Our next stop was the Santa Maria Novella, a Dominican church from the 1200s. The façade of the Santa Maria Novella is classic Renaissance architecture. Inside, the church feels large and open (similar to the Santa Croce), but has a warmer feeling to it. We enjoyed learning about The Trinity, a very famous fresco by Masaccio (considered to be the first true Renaissance painter, but not well known). In addition, there are wonderful frescoes behind the altar - these were painted by Ghirlandaio and cover the lives of John the Baptist (the patron saint of Florence) and the Virgin Mary. We learned that Michelangelo worked as an apprentice on these frescoes, and this was where he first learned this art form.
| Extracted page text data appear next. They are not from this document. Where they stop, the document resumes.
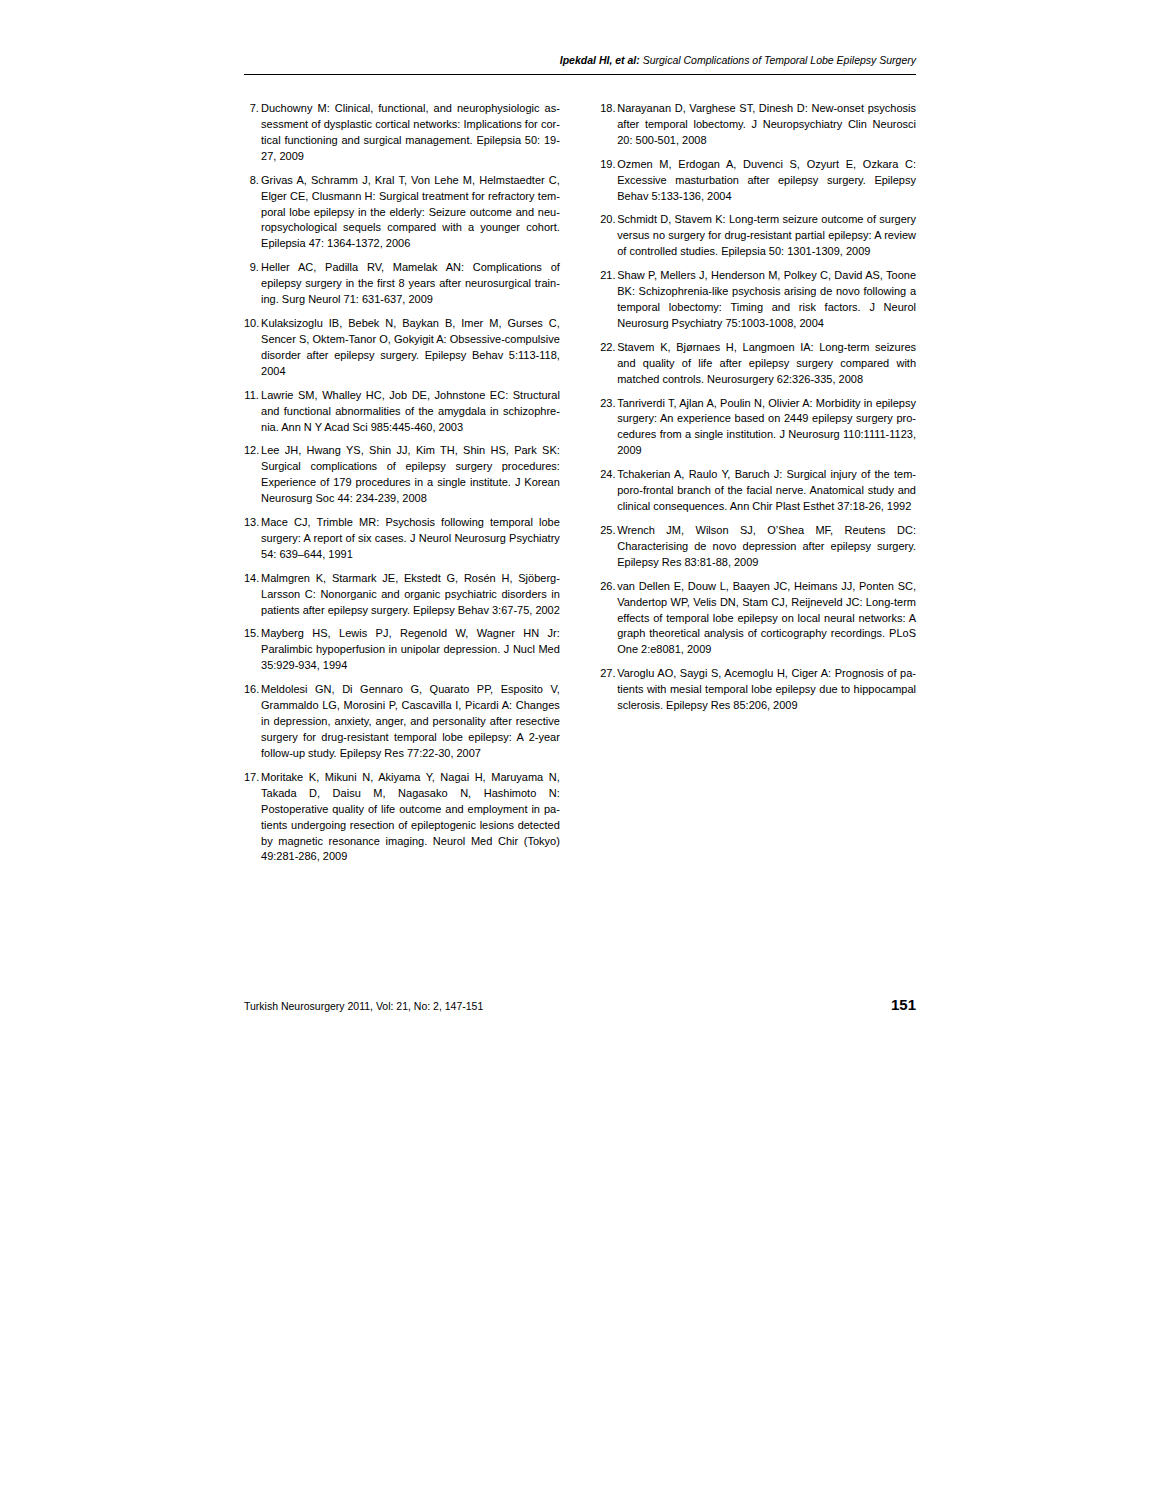Ipekdal HI, et al: Surgical Complications of Temporal Lobe Epilepsy Surgery
7. Duchowny M: Clinical, functional, and neurophysiologic assessment of dysplastic cortical networks: Implications for cortical functioning and surgical management. Epilepsia 50: 19-27, 2009
8. Grivas A, Schramm J, Kral T, Von Lehe M, Helmstaedter C, Elger CE, Clusmann H: Surgical treatment for refractory temporal lobe epilepsy in the elderly: Seizure outcome and neuropsychological sequels compared with a younger cohort. Epilepsia 47: 1364-1372, 2006
9. Heller AC, Padilla RV, Mamelak AN: Complications of epilepsy surgery in the first 8 years after neurosurgical training. Surg Neurol 71: 631-637, 2009
10. Kulaksizoglu IB, Bebek N, Baykan B, Imer M, Gurses C, Sencer S, Oktem-Tanor O, Gokyigit A: Obsessive-compulsive disorder after epilepsy surgery. Epilepsy Behav 5:113-118, 2004
11. Lawrie SM, Whalley HC, Job DE, Johnstone EC: Structural and functional abnormalities of the amygdala in schizophrenia. Ann N Y Acad Sci 985:445-460, 2003
12. Lee JH, Hwang YS, Shin JJ, Kim TH, Shin HS, Park SK: Surgical complications of epilepsy surgery procedures: Experience of 179 procedures in a single institute. J Korean Neurosurg Soc 44: 234-239, 2008
13. Mace CJ, Trimble MR: Psychosis following temporal lobe surgery: A report of six cases. J Neurol Neurosurg Psychiatry 54: 639–644, 1991
14. Malmgren K, Starmark JE, Ekstedt G, Rosén H, Sjöberg-Larsson C: Nonorganic and organic psychiatric disorders in patients after epilepsy surgery. Epilepsy Behav 3:67-75, 2002
15. Mayberg HS, Lewis PJ, Regenold W, Wagner HN Jr: Paralimbic hypoperfusion in unipolar depression. J Nucl Med 35:929-934, 1994
16. Meldolesi GN, Di Gennaro G, Quarato PP, Esposito V, Grammaldo LG, Morosini P, Cascavilla I, Picardi A: Changes in depression, anxiety, anger, and personality after resective surgery for drug-resistant temporal lobe epilepsy: A 2-year follow-up study. Epilepsy Res 77:22-30, 2007
17. Moritake K, Mikuni N, Akiyama Y, Nagai H, Maruyama N, Takada D, Daisu M, Nagasako N, Hashimoto N: Postoperative quality of life outcome and employment in patients undergoing resection of epileptogenic lesions detected by magnetic resonance imaging. Neurol Med Chir (Tokyo) 49:281-286, 2009
18. Narayanan D, Varghese ST, Dinesh D: New-onset psychosis after temporal lobectomy. J Neuropsychiatry Clin Neurosci 20: 500-501, 2008
19. Ozmen M, Erdogan A, Duvenci S, Ozyurt E, Ozkara C: Excessive masturbation after epilepsy surgery. Epilepsy Behav 5:133-136, 2004
20. Schmidt D, Stavem K: Long-term seizure outcome of surgery versus no surgery for drug-resistant partial epilepsy: A review of controlled studies. Epilepsia 50: 1301-1309, 2009
21. Shaw P, Mellers J, Henderson M, Polkey C, David AS, Toone BK: Schizophrenia-like psychosis arising de novo following a temporal lobectomy: Timing and risk factors. J Neurol Neurosurg Psychiatry 75:1003-1008, 2004
22. Stavem K, Bjørnaes H, Langmoen IA: Long-term seizures and quality of life after epilepsy surgery compared with matched controls. Neurosurgery 62:326-335, 2008
23. Tanriverdi T, Ajlan A, Poulin N, Olivier A: Morbidity in epilepsy surgery: An experience based on 2449 epilepsy surgery procedures from a single institution. J Neurosurg 110:1111-1123, 2009
24. Tchakerian A, Raulo Y, Baruch J: Surgical injury of the temporo-frontal branch of the facial nerve. Anatomical study and clinical consequences. Ann Chir Plast Esthet 37:18-26, 1992
25. Wrench JM, Wilson SJ, O’Shea MF, Reutens DC: Characterising de novo depression after epilepsy surgery. Epilepsy Res 83:81-88, 2009
26. van Dellen E, Douw L, Baayen JC, Heimans JJ, Ponten SC, Vandertop WP, Velis DN, Stam CJ, Reijneveld JC: Long-term effects of temporal lobe epilepsy on local neural networks: A graph theoretical analysis of corticography recordings. PLoS One 2:e8081, 2009
27. Varoglu AO, Saygi S, Acemoglu H, Ciger A: Prognosis of patients with mesial temporal lobe epilepsy due to hippocampal sclerosis. Epilepsy Res 85:206, 2009
Turkish Neurosurgery 2011, Vol: 21, No: 2, 147-151 151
Freya then took us to a pharmacy actually created in the 1400's by the Dominican Monks to sell healing rose water. The pharmacy still operates today, and sells all kinds of healing products - it's housed in a beautiful building. Interestingly, the pharmacy looks out on a courtyard which is used in the training of Italian military police. When we arrived, a group of rookie recruits was practicing riot control methods using shields and batons. It was fun to watch, and very amusing to see among the original frescoes and buildings of the Dominican monks.

Our last stop with Freya was the church of San Lorenzo. This was the Medici's parish church, and contains beautiful pulpits created by Donatello, and a Mannerist-style fresco by Bronzino.

We then said goodbye to Freya, and walked to the Galleria del'Accademia. This museum was created specifically to house the original copy of Michelangelo's David, which had been damaged several times in its original location outside the Town Hall. It was fun to see David again, and its size and realistic qualities are truly impressive. Unfortunately, a major restoration effort began on September 1 (scheduled to continue into 2004), so we had to view David along with some scaffolding. We also enjoyed seeing Michelangelo's four prisoners, sculptures depicting muscular figures struggling to free themselves from stone.

Today was a great and very educational day for us all. With Freya's help, we learned a tremendous amount about specific works of art, the lives of Italian artists and several interesting dynamics about Florence's Renaissance movement. For example, Freya explained how Giorgio Vasari's book, Lives of the Artists, has had such a huge impact on how we view who the true Renaissance masters truly were. It is now believed that there were many other equally accomplished Renaissance artists outside of Florence, but Vasari wanted specifically to promote Florentine artists. It was also interesting to learn about how Renaissance artists operated. These artists all had large workshops, and the work was actually performed by groups of artists under the supervision of the lead artist (e.g. Raphael, Botticelli). However, in our minds we normally picture an individual artist as having produced their masterpieces independently.. Freya told us that there's even some controversy regarding whether Michelangelo painted the Sistine Chapel on his own.

UNESCO estimates that 45% of the world's greatest art resides in Italy, and that 60% of this art is here in Florence. Today was a wonderful opportunity for us to see and learn about much of this art.

Tomorrow, we are again planning to spend the day with Roberta to explore several towns in the Southern Tuscany, including Montalcino and Pienza.